**WORK ITEM**
Transcribe the entries below exactly as they appear.

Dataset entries
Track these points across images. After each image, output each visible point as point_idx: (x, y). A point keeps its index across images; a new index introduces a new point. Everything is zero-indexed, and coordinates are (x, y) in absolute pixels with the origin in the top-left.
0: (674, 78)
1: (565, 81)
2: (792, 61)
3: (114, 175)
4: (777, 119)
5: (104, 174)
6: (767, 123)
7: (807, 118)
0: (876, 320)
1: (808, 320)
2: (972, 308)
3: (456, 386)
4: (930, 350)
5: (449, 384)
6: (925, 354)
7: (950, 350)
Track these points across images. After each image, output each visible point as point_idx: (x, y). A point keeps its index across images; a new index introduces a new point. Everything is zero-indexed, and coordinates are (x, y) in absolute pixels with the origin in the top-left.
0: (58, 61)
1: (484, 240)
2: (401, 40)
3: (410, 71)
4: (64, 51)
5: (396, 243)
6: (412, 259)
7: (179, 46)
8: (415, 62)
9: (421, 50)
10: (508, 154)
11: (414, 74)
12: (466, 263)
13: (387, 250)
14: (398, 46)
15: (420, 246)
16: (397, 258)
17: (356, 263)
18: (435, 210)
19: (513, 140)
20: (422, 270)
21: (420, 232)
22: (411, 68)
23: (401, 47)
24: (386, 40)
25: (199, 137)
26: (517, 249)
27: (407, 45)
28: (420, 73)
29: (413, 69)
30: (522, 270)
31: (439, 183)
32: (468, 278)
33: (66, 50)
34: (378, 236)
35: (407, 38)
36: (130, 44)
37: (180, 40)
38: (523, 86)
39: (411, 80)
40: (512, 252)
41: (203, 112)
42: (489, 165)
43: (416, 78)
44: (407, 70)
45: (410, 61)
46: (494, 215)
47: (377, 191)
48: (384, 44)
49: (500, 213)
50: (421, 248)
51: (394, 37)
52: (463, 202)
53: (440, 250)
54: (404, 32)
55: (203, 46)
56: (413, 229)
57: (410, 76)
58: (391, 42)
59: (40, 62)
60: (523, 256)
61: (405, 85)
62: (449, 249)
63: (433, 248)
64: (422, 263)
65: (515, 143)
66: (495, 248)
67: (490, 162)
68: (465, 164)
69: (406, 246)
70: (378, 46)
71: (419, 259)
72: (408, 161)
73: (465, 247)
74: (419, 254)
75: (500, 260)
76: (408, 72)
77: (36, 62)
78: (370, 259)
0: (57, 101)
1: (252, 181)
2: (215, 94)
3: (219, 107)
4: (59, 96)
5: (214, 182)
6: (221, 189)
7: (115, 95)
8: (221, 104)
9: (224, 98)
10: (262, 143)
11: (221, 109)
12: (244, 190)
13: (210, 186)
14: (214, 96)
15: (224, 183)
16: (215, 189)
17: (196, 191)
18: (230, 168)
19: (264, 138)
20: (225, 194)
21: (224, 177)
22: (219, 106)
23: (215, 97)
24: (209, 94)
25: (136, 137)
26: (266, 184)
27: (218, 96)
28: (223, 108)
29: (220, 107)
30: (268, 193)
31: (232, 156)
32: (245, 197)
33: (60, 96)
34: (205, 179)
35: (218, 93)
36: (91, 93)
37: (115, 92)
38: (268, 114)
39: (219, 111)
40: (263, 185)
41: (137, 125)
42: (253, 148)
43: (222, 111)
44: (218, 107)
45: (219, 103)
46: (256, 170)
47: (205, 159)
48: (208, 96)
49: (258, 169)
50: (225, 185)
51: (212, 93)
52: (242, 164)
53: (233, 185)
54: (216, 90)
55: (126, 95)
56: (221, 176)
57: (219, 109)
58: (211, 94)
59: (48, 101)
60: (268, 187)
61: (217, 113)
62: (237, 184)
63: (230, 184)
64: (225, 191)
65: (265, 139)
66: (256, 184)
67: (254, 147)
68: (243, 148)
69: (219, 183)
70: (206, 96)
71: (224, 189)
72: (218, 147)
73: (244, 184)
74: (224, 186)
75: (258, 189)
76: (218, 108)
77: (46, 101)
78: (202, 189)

**OUTPUT**
Track these points across images. After each image, output each visible point as point_idx: (x, y). A point keeps its index across images; a new index introduces a new point. Everything is zero-indexed, and coordinates are (x, y) in absolute pixels with the origin in the top-left.
0: (674, 78)
1: (565, 81)
2: (792, 61)
3: (114, 175)
4: (777, 119)
5: (104, 174)
6: (767, 123)
7: (807, 118)
0: (876, 320)
1: (808, 320)
2: (972, 308)
3: (456, 386)
4: (930, 350)
5: (449, 384)
6: (925, 354)
7: (950, 350)
Track these points across images. After each image, output each visible point as point_idx: (x, y). A point keeps its index across images; a new index introduces a new point. Everything is zero-indexed, and coordinates are (x, y) in absolute pixels with the origin in the top-left.
0: (58, 61)
1: (484, 240)
2: (401, 40)
3: (410, 71)
4: (64, 51)
5: (396, 243)
6: (412, 259)
7: (179, 46)
8: (415, 62)
9: (421, 50)
10: (508, 154)
11: (414, 74)
12: (466, 263)
13: (387, 250)
14: (398, 46)
15: (420, 246)
16: (397, 258)
17: (356, 263)
18: (435, 210)
19: (513, 140)
20: (422, 270)
21: (420, 232)
22: (411, 68)
23: (401, 47)
24: (386, 40)
25: (199, 137)
26: (517, 249)
27: (407, 45)
28: (420, 73)
29: (413, 69)
30: (522, 270)
31: (439, 183)
32: (468, 278)
33: (66, 50)
34: (378, 236)
35: (407, 38)
36: (130, 44)
37: (180, 40)
38: (523, 86)
39: (411, 80)
40: (512, 252)
41: (203, 112)
42: (489, 165)
43: (416, 78)
44: (407, 70)
45: (410, 61)
46: (494, 215)
47: (377, 191)
48: (384, 44)
49: (500, 213)
50: (421, 248)
51: (394, 37)
52: (463, 202)
53: (440, 250)
54: (404, 32)
55: (203, 46)
56: (413, 229)
57: (410, 76)
58: (391, 42)
59: (40, 62)
60: (523, 256)
61: (405, 85)
62: (449, 249)
63: (433, 248)
64: (422, 263)
65: (515, 143)
66: (495, 248)
67: (490, 162)
68: (465, 164)
69: (406, 246)
70: (378, 46)
71: (419, 259)
72: (408, 161)
73: (465, 247)
74: (419, 254)
75: (500, 260)
76: (408, 72)
77: (36, 62)
78: (370, 259)
0: (57, 101)
1: (252, 181)
2: (215, 94)
3: (219, 107)
4: (59, 96)
5: (214, 182)
6: (221, 189)
7: (115, 95)
8: (221, 104)
9: (224, 98)
10: (262, 143)
11: (221, 109)
12: (244, 190)
13: (210, 186)
14: (214, 96)
15: (224, 183)
16: (215, 189)
17: (196, 191)
18: (230, 168)
19: (264, 138)
20: (225, 194)
21: (224, 177)
22: (219, 106)
23: (215, 97)
24: (209, 94)
25: (136, 137)
26: (266, 184)
27: (218, 96)
28: (223, 108)
29: (220, 107)
30: (268, 193)
31: (232, 156)
32: (245, 197)
33: (60, 96)
34: (205, 179)
35: (218, 93)
36: (91, 93)
37: (115, 92)
38: (268, 114)
39: (219, 111)
40: (263, 185)
41: (137, 125)
42: (253, 148)
43: (222, 111)
44: (218, 107)
45: (219, 103)
46: (256, 170)
47: (205, 159)
48: (208, 96)
49: (258, 169)
50: (225, 185)
51: (212, 93)
52: (242, 164)
53: (233, 185)
54: (216, 90)
55: (126, 95)
56: (221, 176)
57: (219, 109)
58: (211, 94)
59: (48, 101)
60: (268, 187)
61: (217, 113)
62: (237, 184)
63: (230, 184)
64: (225, 191)
65: (265, 139)
66: (256, 184)
67: (254, 147)
68: (243, 148)
69: (219, 183)
70: (206, 96)
71: (224, 189)
72: (218, 147)
73: (244, 184)
74: (224, 186)
75: (258, 189)
76: (218, 108)
77: (46, 101)
78: (202, 189)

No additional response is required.